Ambos coches se refugiaron bajo una cornisa antialudes y aguardaron a que Virgilio y César volviesen de abrir paso a la furgoneta que les seguía. No llegaron. El grupo se inquietó. De repente, la gran polvareda, una ventisca con una onda expansiva descomunal señal de una avalancha “gorda”, recuerda Rodríguez. Al llamar al 112 se asustaron: otra llamada había alertado de que el desprendimiento podría haber alcanzado a la fresadora. Los telefonistas le pidieron que no se arriesgara. Pero lo hizo. Rodríguez se acercó a la masa caída y se desgañitó para intentar obtener respuesta del conductor de la furgoneta que vislumbraba al otro lado. Nada. Solo frío, nieve y el peor presagio.
Las manos de Fernando Cordero dan vueltas a una taza de café como si siguiera preguntándose por qué el alud descendió justo cuando ambos trabajadores se encontraban en esta zona crítica, sin viseras protectoras. Cordero, hostelero en la cercana estación de esquí, habló con Virgilio y César a mediodía sin imaginarse el desenlace fatal de la jornada. Un carrusel de llamadas con Rodríguez y con el 112 le confirmó, horas después, que algo terrible había ocurrido. Raudos, él y su hermano arrancaron sendos todoterrenos y partieron rumbo al alud. Unos metros antes de esa ingente mole blanca vieron la furgoneta tumbada. Bajo ella, semiaplastado y con hipotermia estaba su conductor, que tardó en calentarse y narrarles lo acontecido. Él circulaba detrás de la fresadora, a un margen prudente, cuando esta se detuvo, justo debajo de una canal por donde suelen bajar aludes. El conductor, llamado David, interpretó que los operarios hacían señales pidiéndole ayuda y salió del vehículo. El hostelero Cordero sospecha que malinterpretó los gestos, que en realidad le alertaban de que se alejara, ya que “los quitanieves tienen prohibido pedir ayuda”. Entonces irrumpió el tsunami helado que le arrojó encima su furgoneta.
Aitor Rodríguez, entretanto, tranquilizaba a la otra pareja a la espera de socorro. Otros desprendimientos habían cortado la calzada y los rescatadores tuvieron que acceder a pie hasta su localización tras dos kilómetros de suplicio, frío y el latido de la urgencia en la sien.

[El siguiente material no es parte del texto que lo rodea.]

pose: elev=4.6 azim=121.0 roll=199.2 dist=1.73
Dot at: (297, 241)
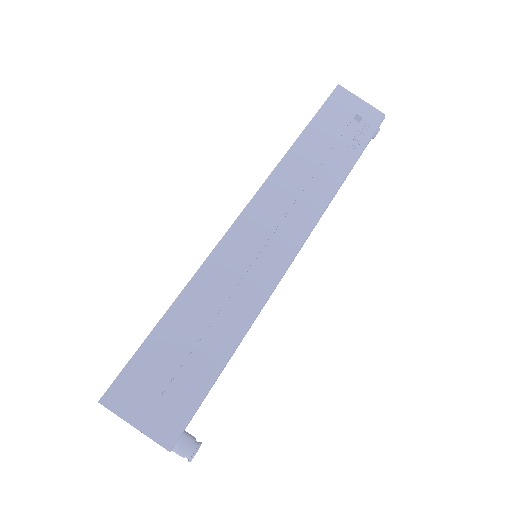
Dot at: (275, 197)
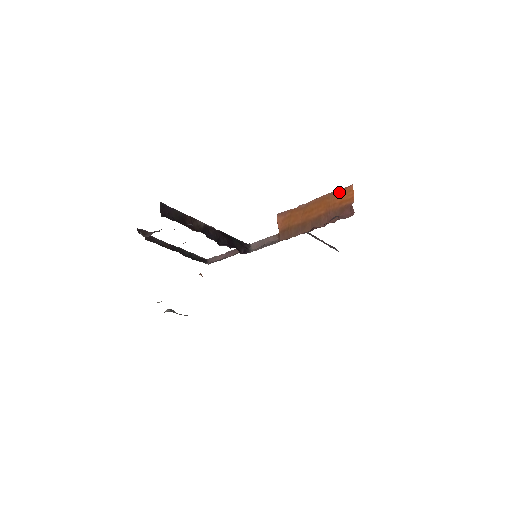
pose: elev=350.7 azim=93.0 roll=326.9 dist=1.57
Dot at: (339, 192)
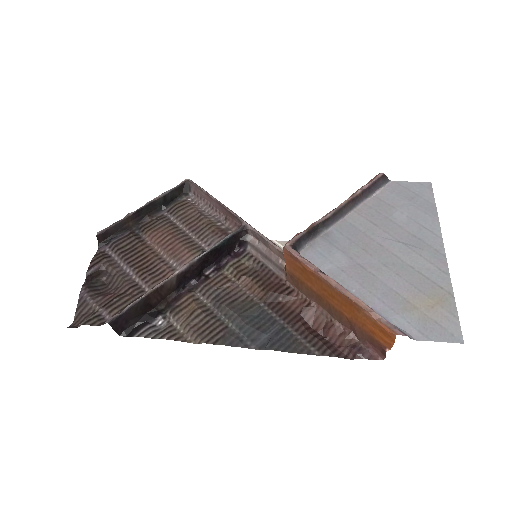
Dot at: (375, 322)
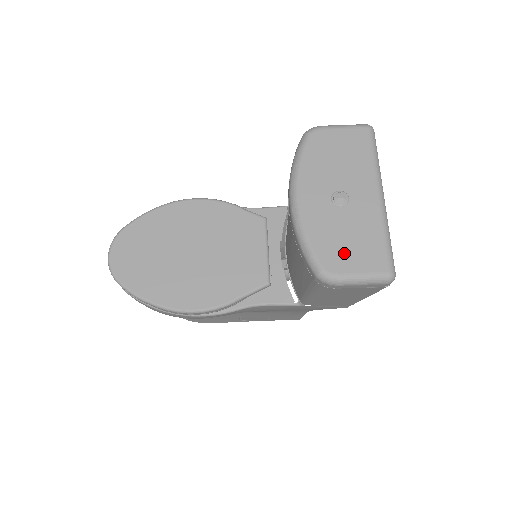
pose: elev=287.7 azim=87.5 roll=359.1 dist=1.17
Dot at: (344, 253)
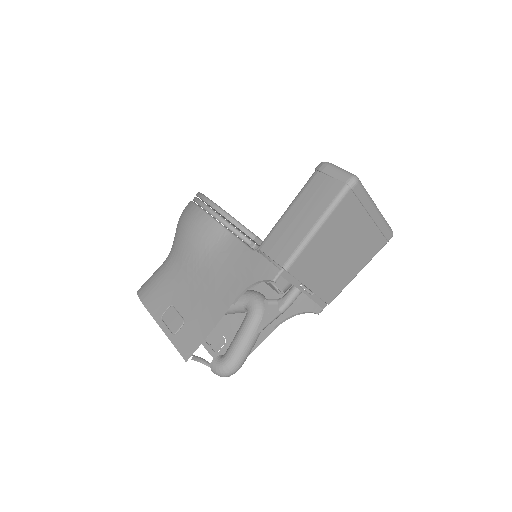
Dot at: occluded
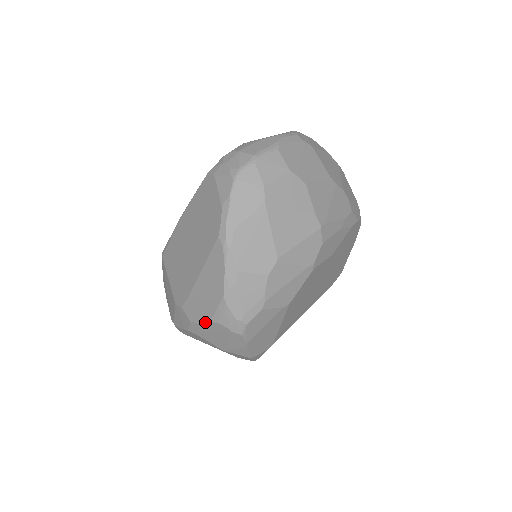
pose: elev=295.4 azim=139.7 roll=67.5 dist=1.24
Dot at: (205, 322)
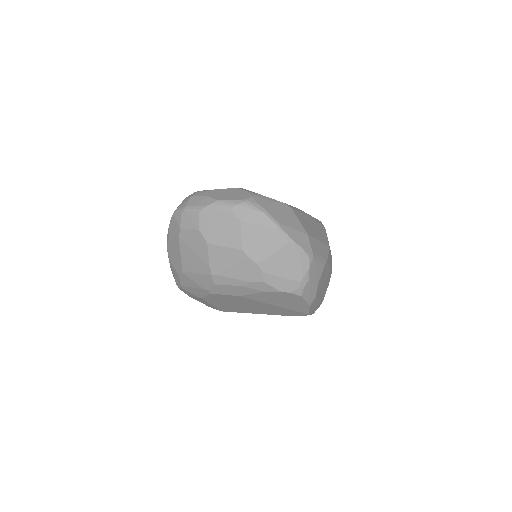
Dot at: occluded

Cada minuto contaba para intentar salvar a los operarios. Un equipo de bomberos, de guardias civiles de montaña y unidades caninas comenzó a rastrear en condiciones nocturnas extremas. Cualquiera podría tener el mismo destino que Virgilio y César. Uno de ellos relata que actuaban en “condiciones precarias” y angustiados. Apareció un brazo. El tiempo se congeló como el ambiente y, con suma delicadeza, sacaron el cuerpo inerte de César, en plena carretera, pero bajo la nieve. El corazón y su fe en encontrar a su compañero, muy querido por las brigadas, vencieron a la cabeza y su prudencia hasta que, de madrugada, interrumpieron sus empeños. Era imposible, como insiste Francisco Barreñada, jefe de la zona centro de bomberos de Asturias, hacerlo entre temporales: “Teníamos ya dos víctimas, no queríamos más”. La familia asumió la imprescindible cautela. La tristeza gobierna los ojos claros de Avelino Alonso, con incontables expediciones junto a Virgilio, ese amigo “valiente y excepcionalmente buena persona”. La desgracia le ha exhibido, a los 54 años, el peligro de este crudo empleo.
La naturaleza ha empequeñecido cualquier esfuerzo humano: los rescatadores han necesitado cuatro eternas semanas para cerrar una herida en la montaña. Dejada Felechosa atrás, desde el retrovisor se ven las cumbres y una majestuosa estampa blanca, de absoluta congelación. Como si nada hubiese pasado. Como si nada fuese a ocurrir. La nieve sigue ahí.